| TASK REQUIREMENTS |
A: Reproduce verbatim the passage of the adolpy description below, starting with "Automatic differentiation in python (forward" and going on through "Differentiation in python.".
B: Answer these questions from the adolpy description below.
(i) Under which license is the project released?
(ii) Which method of automatic differentiation does the project implement, according to its tagline?
(iii) What two weaknesses of numerical differentiation does the description name?

| TEXT PROVIDED |
= Beginning of Section =

/adolpy

Automatic differentiation in python (forward method).

Primary LanguagePythonGNU General Public License v3.0GPL-3.0

An implementation of Automatic Differentiation in python.

BACKGROUND
==========

Briefly, Automatic (or Algorithmic) Differention are techniques to obtain the
"symbolic" derivative of a piece of source code, i.e, given the code of a 
function, produce a function that will compute the exact derivative (up to
rounding and truncation errors) of the original function. Commonly used 
alternatives to AD are numerical differentiation (through finite differences), 
which is ill-conditioned and subject to catastrophic cancellation, and symbolic
differentiation, which requires the algebraic expression of the function and is 
unpractical for large problems.

= End of Section =

| INPUT DATA |
= Beginning of Section =

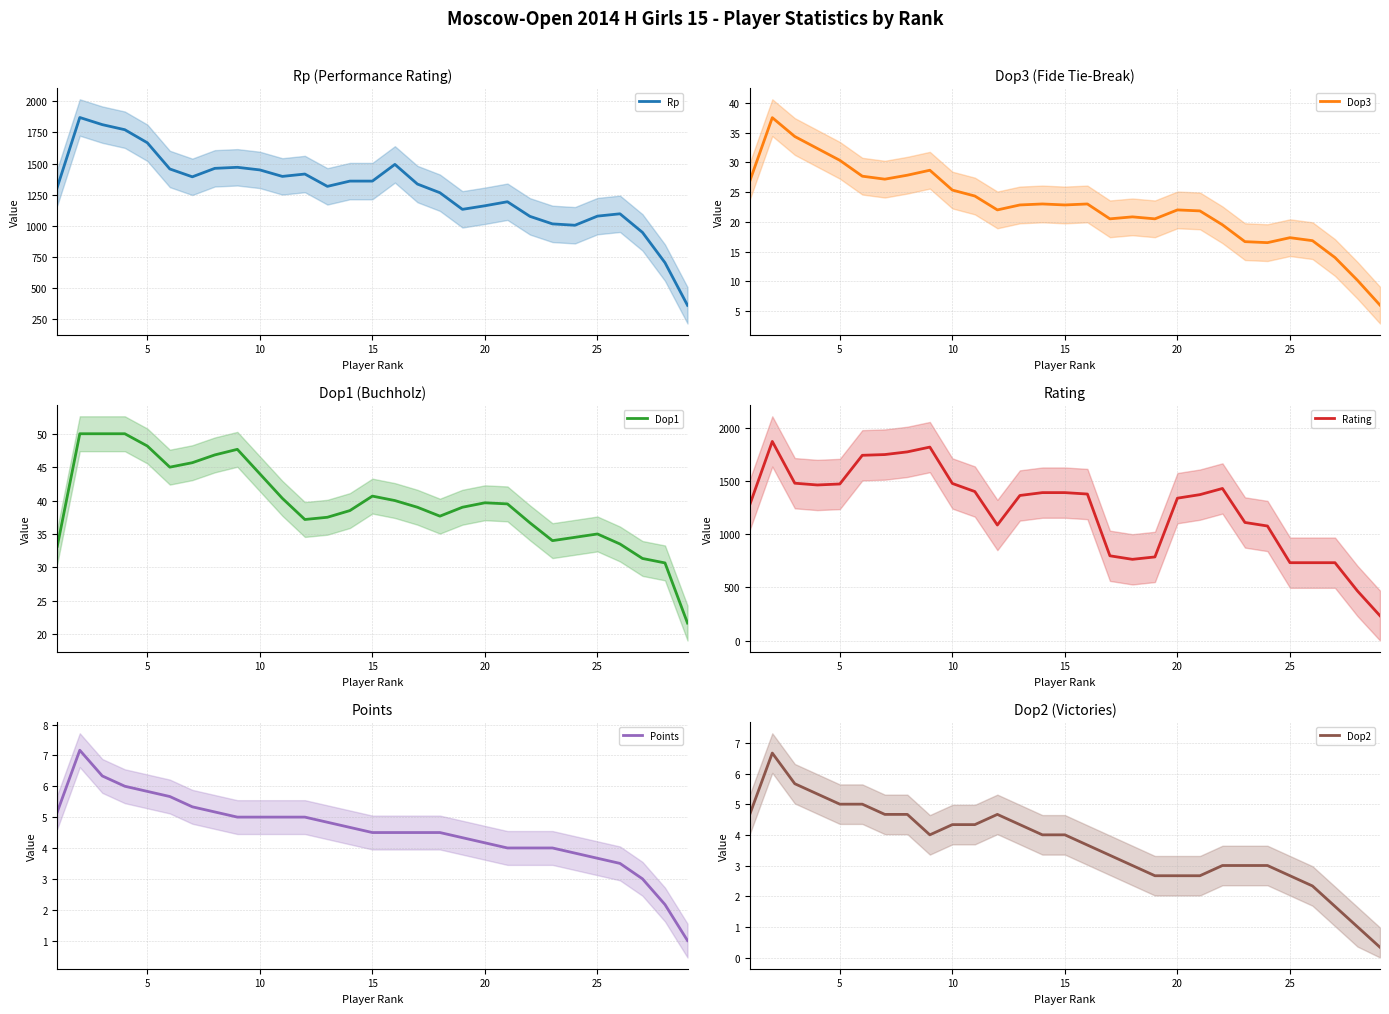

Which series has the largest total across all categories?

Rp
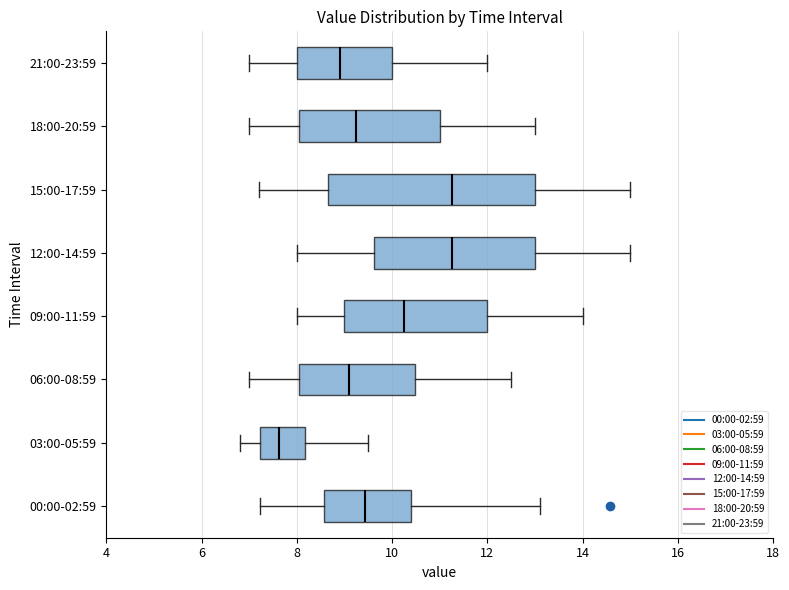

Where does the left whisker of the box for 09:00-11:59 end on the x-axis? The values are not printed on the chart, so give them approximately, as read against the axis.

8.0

= End of Section =

| ACTIVITY ANSWERS |
A:
Automatic differentiation in python (forward method).

Primary LanguagePythonGNU General Public License v3.0GPL-3.0

An implementation of Automatic Differentiation in python.

B:
(i) The GNU General Public License v3.0 (GPL-3.0).
(ii) The forward method.
(iii) It is ill-conditioned and subject to catastrophic cancellation.